→ Extrait du document
Malgré une impression générale de forte humidité, l’année reste dans les normes climatiques des dernières décennies, selon Christophe Vivier, directeur de l’EPTB fleuve Hérault. Certaines zones, comme le secteur des Olivettes, restent même déficitaires, révélant des contrastes marqués sur le territoire.
Alors que l’impression d’une année placée sous le signe de la grenouille est tenace… Christophe vivier, directeur de l’EPTB fleuve Hérault apporte des nuances. « On apprécie ce répit avec soulagement » car « nous sommes dans une trajectoire d’aridification, nous allons vers un climat d’Espagne du sud ». Mais, dans le secteur, en termes de précipitations, « c’est une année qui est dans les normales saisonnières, (sur les 30 ou 40 dernières années). Avec des précipitations légèrement supérieures à la moyenne à certains endroits et inférieures à d’autres ».

[Entrées de données collectées]
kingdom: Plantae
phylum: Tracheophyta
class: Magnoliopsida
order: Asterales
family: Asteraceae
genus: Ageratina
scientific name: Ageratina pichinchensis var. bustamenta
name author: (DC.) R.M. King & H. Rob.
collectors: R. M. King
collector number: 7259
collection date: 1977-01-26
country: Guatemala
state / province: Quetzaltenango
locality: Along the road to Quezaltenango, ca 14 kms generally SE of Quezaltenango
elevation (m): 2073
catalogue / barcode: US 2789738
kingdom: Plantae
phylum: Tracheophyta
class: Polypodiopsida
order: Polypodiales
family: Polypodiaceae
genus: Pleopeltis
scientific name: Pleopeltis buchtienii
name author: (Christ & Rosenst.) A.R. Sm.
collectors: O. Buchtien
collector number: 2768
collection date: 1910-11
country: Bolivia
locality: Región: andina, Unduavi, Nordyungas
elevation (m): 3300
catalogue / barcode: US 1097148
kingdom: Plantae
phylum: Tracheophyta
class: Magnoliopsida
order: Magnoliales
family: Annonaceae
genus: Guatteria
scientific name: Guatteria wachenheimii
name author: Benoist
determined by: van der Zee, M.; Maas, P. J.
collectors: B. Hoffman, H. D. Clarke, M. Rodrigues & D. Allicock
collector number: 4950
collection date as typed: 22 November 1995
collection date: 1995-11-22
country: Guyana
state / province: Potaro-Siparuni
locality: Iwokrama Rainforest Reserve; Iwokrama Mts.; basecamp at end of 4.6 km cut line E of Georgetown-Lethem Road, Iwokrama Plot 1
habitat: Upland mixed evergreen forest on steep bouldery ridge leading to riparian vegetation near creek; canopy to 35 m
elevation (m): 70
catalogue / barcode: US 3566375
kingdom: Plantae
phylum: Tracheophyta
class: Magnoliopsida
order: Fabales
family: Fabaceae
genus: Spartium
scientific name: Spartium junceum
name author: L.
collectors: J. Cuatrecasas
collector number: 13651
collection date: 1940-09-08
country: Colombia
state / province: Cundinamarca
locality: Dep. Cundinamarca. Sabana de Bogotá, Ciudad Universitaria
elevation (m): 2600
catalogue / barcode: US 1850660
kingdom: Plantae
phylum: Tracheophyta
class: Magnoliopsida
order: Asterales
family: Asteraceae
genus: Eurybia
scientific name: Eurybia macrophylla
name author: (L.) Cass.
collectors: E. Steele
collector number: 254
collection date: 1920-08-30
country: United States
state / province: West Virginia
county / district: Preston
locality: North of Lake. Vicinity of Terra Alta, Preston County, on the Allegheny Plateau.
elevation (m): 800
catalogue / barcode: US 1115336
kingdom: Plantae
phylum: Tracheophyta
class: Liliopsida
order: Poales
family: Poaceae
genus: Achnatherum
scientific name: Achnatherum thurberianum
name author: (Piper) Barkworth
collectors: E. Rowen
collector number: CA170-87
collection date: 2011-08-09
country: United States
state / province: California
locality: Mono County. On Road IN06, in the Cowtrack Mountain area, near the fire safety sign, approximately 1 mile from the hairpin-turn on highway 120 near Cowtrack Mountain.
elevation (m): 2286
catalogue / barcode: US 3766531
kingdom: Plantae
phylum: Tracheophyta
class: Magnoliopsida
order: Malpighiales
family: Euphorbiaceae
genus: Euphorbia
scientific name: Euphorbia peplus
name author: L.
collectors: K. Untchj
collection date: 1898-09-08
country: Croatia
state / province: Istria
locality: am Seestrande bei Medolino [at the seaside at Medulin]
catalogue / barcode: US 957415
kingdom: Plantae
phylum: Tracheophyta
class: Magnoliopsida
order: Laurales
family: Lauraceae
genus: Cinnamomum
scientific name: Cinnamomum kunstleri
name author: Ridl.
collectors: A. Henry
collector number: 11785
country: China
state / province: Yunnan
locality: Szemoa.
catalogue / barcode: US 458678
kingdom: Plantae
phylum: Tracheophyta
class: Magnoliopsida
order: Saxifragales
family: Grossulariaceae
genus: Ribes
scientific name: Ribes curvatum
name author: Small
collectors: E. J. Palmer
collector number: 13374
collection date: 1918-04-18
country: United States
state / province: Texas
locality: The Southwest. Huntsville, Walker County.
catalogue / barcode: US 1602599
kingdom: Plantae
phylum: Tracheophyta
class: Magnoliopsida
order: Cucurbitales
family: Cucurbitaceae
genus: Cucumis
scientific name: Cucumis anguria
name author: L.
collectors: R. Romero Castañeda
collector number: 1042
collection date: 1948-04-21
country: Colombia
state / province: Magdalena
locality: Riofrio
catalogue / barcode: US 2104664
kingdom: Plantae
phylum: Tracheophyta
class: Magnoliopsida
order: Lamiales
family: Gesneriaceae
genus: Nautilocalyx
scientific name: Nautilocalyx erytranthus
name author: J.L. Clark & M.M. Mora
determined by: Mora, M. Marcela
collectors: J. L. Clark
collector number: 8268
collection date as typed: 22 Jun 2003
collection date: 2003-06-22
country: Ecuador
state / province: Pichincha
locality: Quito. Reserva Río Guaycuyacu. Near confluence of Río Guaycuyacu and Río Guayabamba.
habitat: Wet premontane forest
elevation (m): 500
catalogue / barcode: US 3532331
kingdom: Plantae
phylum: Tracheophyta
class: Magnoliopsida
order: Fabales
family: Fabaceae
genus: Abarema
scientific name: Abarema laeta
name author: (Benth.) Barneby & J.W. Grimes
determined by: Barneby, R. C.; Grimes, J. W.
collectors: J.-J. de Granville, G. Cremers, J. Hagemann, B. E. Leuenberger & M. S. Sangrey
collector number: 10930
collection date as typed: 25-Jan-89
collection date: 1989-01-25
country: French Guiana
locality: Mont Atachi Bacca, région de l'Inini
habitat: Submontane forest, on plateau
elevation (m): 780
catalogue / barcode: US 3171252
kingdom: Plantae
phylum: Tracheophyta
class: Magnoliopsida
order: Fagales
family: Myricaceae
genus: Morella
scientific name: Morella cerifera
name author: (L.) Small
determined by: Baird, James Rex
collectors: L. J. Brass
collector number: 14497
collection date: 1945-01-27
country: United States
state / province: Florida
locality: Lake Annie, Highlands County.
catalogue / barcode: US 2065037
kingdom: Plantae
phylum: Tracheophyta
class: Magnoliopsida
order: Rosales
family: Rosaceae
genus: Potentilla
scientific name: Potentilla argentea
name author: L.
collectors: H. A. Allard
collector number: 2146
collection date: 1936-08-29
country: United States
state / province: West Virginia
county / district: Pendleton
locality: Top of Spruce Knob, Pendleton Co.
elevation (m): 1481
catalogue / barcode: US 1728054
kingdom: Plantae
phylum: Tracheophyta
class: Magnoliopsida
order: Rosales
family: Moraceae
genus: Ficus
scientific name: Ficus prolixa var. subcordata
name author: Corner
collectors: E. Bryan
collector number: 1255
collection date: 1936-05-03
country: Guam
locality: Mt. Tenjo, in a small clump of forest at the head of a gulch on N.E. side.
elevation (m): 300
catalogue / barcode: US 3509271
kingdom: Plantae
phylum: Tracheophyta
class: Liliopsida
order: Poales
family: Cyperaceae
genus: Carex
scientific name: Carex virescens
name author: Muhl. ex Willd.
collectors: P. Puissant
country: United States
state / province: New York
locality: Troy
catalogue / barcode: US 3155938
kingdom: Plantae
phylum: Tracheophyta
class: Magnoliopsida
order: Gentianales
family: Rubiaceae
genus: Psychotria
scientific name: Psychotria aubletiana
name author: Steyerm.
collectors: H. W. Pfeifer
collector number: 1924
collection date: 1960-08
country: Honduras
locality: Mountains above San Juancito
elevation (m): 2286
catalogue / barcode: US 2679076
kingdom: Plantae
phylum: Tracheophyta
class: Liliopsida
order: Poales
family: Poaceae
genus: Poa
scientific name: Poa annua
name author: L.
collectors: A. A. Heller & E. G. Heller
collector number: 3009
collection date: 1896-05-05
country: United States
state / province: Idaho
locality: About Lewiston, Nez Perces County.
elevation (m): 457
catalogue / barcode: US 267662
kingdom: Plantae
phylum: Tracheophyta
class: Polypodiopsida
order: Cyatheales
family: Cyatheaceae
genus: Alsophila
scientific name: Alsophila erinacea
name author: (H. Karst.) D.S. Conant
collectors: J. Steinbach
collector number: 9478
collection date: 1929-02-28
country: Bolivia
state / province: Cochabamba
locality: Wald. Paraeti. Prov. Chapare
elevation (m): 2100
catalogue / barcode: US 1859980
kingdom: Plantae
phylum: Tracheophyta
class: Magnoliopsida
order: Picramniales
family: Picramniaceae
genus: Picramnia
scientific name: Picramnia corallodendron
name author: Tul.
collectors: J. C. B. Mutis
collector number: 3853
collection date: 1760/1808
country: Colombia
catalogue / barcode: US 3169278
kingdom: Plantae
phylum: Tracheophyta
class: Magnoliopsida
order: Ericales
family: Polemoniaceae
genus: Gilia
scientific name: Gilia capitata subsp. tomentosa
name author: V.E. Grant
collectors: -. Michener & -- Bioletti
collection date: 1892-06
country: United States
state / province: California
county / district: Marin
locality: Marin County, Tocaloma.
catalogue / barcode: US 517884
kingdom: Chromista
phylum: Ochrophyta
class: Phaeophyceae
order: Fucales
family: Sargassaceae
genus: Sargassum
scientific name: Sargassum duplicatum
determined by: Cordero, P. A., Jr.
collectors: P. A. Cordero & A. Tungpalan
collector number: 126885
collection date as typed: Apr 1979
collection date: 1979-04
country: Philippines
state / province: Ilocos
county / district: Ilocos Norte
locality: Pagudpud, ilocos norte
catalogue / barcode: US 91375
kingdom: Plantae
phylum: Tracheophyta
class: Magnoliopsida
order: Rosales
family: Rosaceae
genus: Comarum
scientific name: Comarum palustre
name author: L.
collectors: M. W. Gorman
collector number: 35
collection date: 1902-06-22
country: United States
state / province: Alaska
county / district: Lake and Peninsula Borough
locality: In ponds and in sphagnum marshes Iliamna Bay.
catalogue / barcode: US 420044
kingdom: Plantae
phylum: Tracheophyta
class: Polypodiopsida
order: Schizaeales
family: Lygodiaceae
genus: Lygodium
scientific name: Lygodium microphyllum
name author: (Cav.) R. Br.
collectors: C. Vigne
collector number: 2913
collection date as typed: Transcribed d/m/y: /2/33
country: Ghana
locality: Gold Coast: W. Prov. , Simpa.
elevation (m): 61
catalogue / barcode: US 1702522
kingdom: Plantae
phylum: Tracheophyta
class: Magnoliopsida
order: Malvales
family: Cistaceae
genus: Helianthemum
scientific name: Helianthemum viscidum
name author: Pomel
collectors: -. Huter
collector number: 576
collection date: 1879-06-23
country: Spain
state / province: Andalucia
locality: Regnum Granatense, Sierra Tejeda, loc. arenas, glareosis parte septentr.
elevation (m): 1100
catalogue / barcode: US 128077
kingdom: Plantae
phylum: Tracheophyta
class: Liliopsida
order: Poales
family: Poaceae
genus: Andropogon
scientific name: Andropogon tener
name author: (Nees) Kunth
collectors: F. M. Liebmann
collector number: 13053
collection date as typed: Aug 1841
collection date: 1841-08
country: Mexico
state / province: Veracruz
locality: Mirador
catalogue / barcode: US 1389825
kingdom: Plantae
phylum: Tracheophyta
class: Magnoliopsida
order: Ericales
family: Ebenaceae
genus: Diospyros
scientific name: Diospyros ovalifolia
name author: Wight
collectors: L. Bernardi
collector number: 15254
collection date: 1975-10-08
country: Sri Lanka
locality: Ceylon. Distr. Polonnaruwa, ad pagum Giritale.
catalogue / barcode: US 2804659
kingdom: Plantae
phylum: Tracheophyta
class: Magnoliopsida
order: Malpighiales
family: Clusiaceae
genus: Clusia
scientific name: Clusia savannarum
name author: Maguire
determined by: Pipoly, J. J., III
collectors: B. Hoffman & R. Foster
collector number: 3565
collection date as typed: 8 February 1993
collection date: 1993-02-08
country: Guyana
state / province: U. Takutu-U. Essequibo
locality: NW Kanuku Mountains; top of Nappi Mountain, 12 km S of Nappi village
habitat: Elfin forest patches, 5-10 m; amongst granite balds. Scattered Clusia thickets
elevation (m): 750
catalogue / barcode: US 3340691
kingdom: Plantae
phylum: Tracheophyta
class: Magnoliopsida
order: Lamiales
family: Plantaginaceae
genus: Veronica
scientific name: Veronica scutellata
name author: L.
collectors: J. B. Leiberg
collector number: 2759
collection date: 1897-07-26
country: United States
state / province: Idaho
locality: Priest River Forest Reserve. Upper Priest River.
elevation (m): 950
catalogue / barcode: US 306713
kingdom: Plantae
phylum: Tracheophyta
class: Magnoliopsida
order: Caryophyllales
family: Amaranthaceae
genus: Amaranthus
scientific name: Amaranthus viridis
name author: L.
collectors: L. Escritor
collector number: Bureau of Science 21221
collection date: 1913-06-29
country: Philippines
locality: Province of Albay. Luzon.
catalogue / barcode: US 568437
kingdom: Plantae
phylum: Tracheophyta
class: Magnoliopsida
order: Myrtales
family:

→ Vérifier sa compréhension
**A.** Indiquez si chacune des affirmations suivantes concorde avec l'extrait du document, en citant mot pour mot le passage qui tranche : (i) l'année reste dans les normes climatiques des dernières décennies ; (ii) le secteur des Olivettes est excédentaire en précipitations ; (iii) le territoire suit une trajectoire d'humidification.
**B.** D'après l'extrait du document, vers quel climat le territoire se dirige-t-il ?
**C.** Transcrivez l'extrait du document depuis « Malgré une impression » jusqu'à « sur le territoire. » inclus.

→ Réponses par tâche
**A.**
(i) Oui : « l’année reste dans les normes climatiques des dernières décennies ».
(ii) Non : « Certaines zones, comme le secteur des Olivettes, restent même déficitaires ».
(iii) Non : « nous sommes dans une trajectoire d’aridification ».

**B.** Vers un climat d’Espagne du sud.

**C.**
Malgré une impression générale de forte humidité, l’année reste dans les normes climatiques des dernières décennies, selon Christophe Vivier, directeur de l’EPTB fleuve Hérault. Certaines zones, comme le secteur des Olivettes, restent même déficitaires, révélant des contrastes marqués sur le territoire.